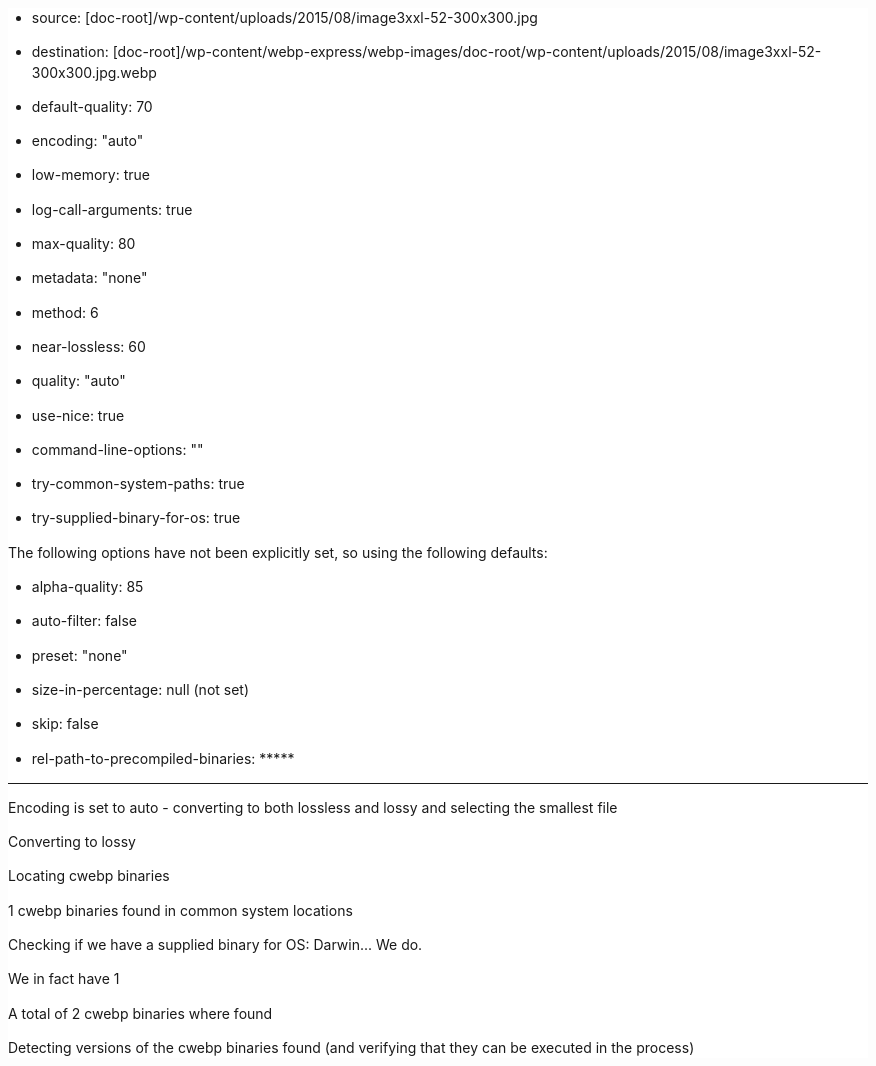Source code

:- source: [doc-root]/wp-content/uploads/2015/08/image3xxl-52-300x300.jpg

- destination: [doc-root]/wp-content/webp-express/webp-images/doc-root/wp-content/uploads/2015/08/image3xxl-52-300x300.jpg.webp

- default-quality: 70

- encoding: "auto"

- low-memory: true

- log-call-arguments: true

- max-quality: 80

- metadata: "none"

- method: 6

- near-lossless: 60

- quality: "auto"

- use-nice: true

- command-line-options: ""

- try-common-system-paths: true

- try-supplied-binary-for-os: true


The following options have not been explicitly set, so using the following defaults:

- alpha-quality: 85

- auto-filter: false

- preset: "none"

- size-in-percentage: null (not set)

- skip: false

- rel-path-to-precompiled-binaries: *****

------------


Encoding is set to auto - converting to both lossless and lossy and selecting the smallest file


Converting to lossy

Locating cwebp binaries

1 cwebp binaries found in common system locations

Checking if we have a supplied binary for OS: Darwin... We do.

We in fact have 1

A total of 2 cwebp binaries where found

Detecting versions of the cwebp binaries found (and verifying that they can be executed in the process)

YOUR INSTRUCTIONS:
The records above are to be repeated exactly, with every picture removed from the copy.

EXERCISE OUTPUT:
Source code

:- source: [doc-root]/wp-content/uploads/2015/08/image3xxl-52-300x300.jpg

- destination: [doc-root]/wp-content/webp-express/webp-images/doc-root/wp-content/uploads/2015/08/image3xxl-52-300x300.jpg.webp

- default-quality: 70

- encoding: "auto"

- low-memory: true

- log-call-arguments: true

- max-quality: 80

- metadata: "none"

- method: 6

- near-lossless: 60

- quality: "auto"

- use-nice: true

- command-line-options: ""

- try-common-system-paths: true

- try-supplied-binary-for-os: true


The following options have not been explicitly set, so using the following defaults:

- alpha-quality: 85

- auto-filter: false

- preset: "none"

- size-in-percentage: null (not set)

- skip: false

- rel-path-to-precompiled-binaries: *****

------------


Encoding is set to auto - converting to both lossless and lossy and selecting the smallest file


Converting to lossy

Locating cwebp binaries

1 cwebp binaries found in common system locations

Checking if we have a supplied binary for OS: Darwin... We do.

We in fact have 1

A total of 2 cwebp binaries where found

Detecting versions of the cwebp binaries found (and verifying that they can be executed in the process)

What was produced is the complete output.